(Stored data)
━━━━━━━━━━━━━━━━━━━━

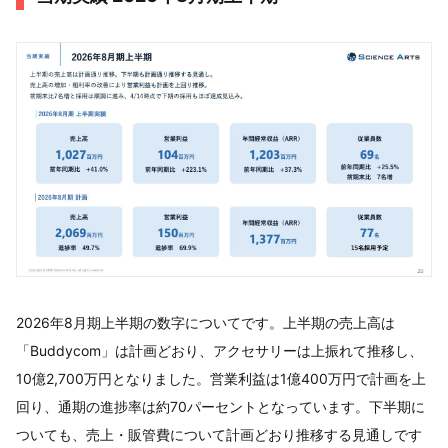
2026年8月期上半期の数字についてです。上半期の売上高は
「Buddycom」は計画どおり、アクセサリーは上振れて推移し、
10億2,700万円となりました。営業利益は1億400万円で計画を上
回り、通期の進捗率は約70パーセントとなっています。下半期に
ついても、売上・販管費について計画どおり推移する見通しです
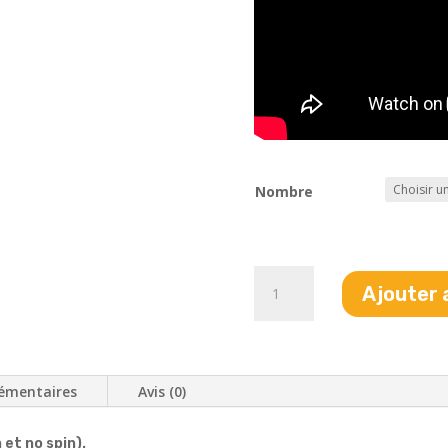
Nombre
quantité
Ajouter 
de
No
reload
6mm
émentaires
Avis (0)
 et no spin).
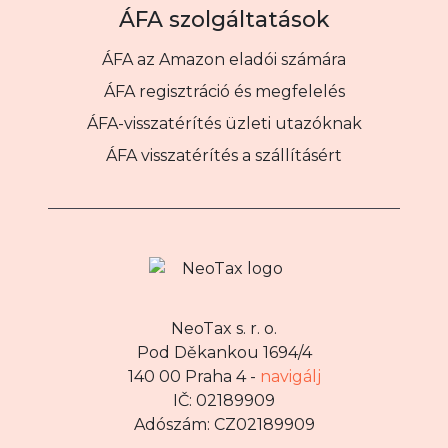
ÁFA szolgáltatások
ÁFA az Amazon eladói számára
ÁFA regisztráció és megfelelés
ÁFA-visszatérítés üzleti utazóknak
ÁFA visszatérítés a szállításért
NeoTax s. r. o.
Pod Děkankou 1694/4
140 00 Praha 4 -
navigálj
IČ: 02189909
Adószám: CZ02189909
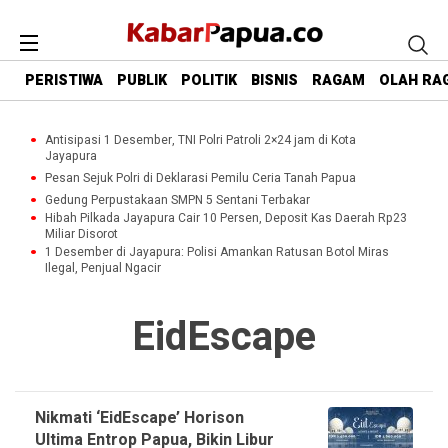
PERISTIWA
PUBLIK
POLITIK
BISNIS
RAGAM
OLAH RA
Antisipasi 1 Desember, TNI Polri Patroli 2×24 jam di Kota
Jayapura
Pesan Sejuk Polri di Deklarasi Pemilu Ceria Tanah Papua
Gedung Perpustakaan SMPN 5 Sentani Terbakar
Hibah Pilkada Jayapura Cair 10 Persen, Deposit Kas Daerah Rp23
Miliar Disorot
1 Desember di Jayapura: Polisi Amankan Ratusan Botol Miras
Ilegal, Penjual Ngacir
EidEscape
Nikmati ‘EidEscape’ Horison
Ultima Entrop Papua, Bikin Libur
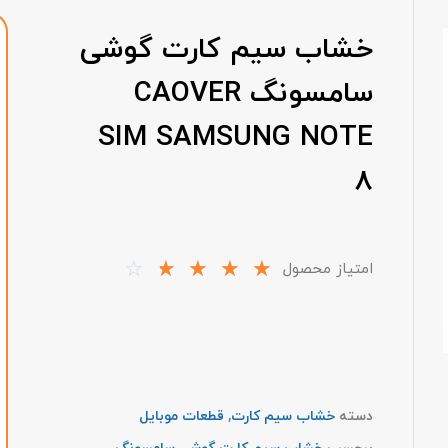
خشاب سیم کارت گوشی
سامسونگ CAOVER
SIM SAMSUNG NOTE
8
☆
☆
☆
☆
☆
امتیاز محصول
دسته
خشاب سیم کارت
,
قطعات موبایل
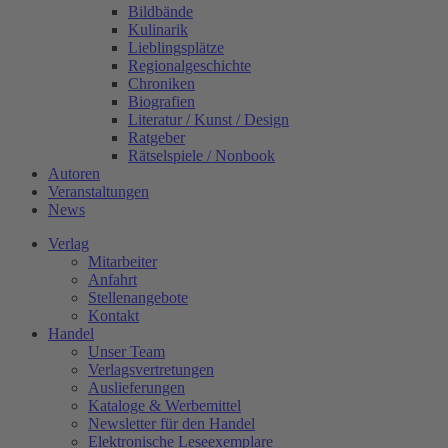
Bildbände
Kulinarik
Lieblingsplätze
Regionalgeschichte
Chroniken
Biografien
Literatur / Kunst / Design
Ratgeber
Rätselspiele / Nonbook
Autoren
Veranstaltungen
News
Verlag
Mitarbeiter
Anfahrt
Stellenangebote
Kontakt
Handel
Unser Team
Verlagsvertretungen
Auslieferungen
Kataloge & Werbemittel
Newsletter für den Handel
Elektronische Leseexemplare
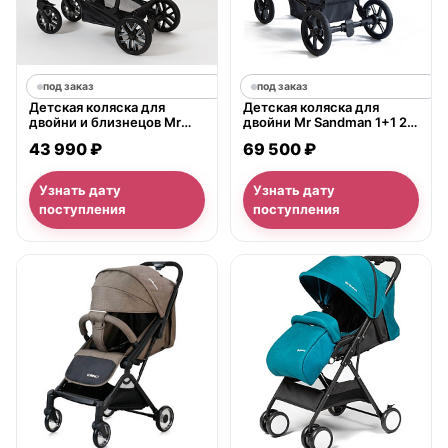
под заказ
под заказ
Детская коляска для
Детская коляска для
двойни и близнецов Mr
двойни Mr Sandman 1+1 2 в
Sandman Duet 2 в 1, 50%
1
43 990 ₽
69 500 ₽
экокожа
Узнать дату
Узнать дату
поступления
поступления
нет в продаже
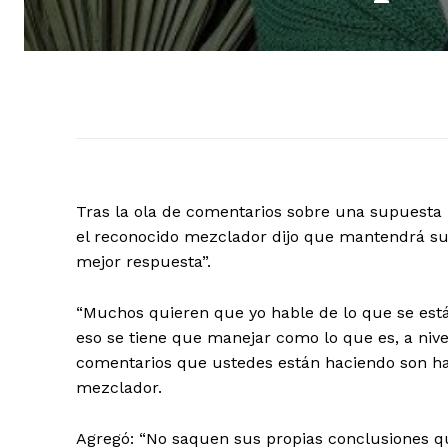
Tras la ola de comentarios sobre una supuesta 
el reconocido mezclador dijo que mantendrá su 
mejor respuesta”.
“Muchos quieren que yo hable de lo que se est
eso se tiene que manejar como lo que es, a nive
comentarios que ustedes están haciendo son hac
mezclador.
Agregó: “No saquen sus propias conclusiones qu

━━━━━━━━━━━━━━━━━━━━

Make a tally of the lines in this data that include the string "comentarios", and answer with that tally alone.

:: Answer section ::
2